The genetic architecture of plant defense tradeoffs in a common monkeyflower

Determining how adaptive combinations of traits arose requires understanding the prevalence and scope of genetic constraints. Frequently observed phenotypic correlations between plant growth, defenses, and/or reproductive timing have led researchers to suggest that pleiotropy or strong genetic linkage between variants affecting independent traits is pervasive. Alternatively, these correlations could arise via independent mutations in different genes for each trait and extensive correlational selection. Here we evaluate these alternatives by conducting a QTL mapping experiment involving a cross between two populations of common monkeyflower (Mimulus guttatus) that differ in growth rate as well as total concentration and arsenal composition of plant defense compounds, phenylpropanoid glycosides (PPGs). We find no evidence that pleiotropy underlies correlations between defense and growth rate. However, there is a strong genetic correlation between levels of total PPGs and flowering time that is largely attributable to a single shared QTL. While this result suggests a role for pleiotropy/close linkage, several other QTLs also contribute to variation in total PPGs.

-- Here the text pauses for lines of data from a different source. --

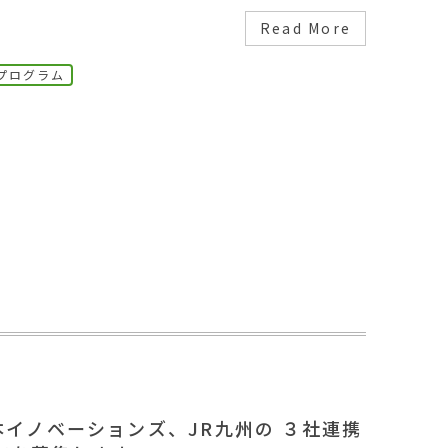
Read More
プログラム
本イノベーションズ、JR九州の ３社連携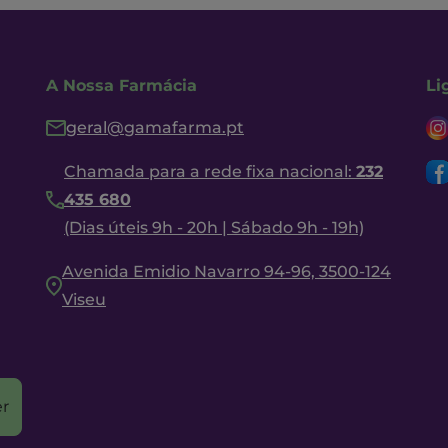
A Nossa Farmácia
Li
geral@gamafarma.pt
Chamada para a rede fixa nacional:
232
435 680
(Dias úteis 9h - 20h | Sábado 9h - 19h)
Avenida Emidio Navarro 94-96, 3500-124
Viseu
r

Additionally, divergent PPG arsenals are influenced by a number of smaller-effect QTLs that each underlie variation in one or two PPGs. This result indicates that chemical defense arsenals can be finely-adapted to biotic environments despite sharing a common biochemical precursor. Together, our results show correlations between defense and life history traits are influenced by pleiotropy or genetic linkage, but genetic constraints may have limited impact on future evolutionary responses, as a substantial proportion of variation in each trait is controlled by independent loci.

Keywords: Erythranthe guttata; Mimulus guttatus (common yellow monkeyflower); flowering time; phenylpropanoid glycosides; plant functional strategies; quantitative trait loci (QTL).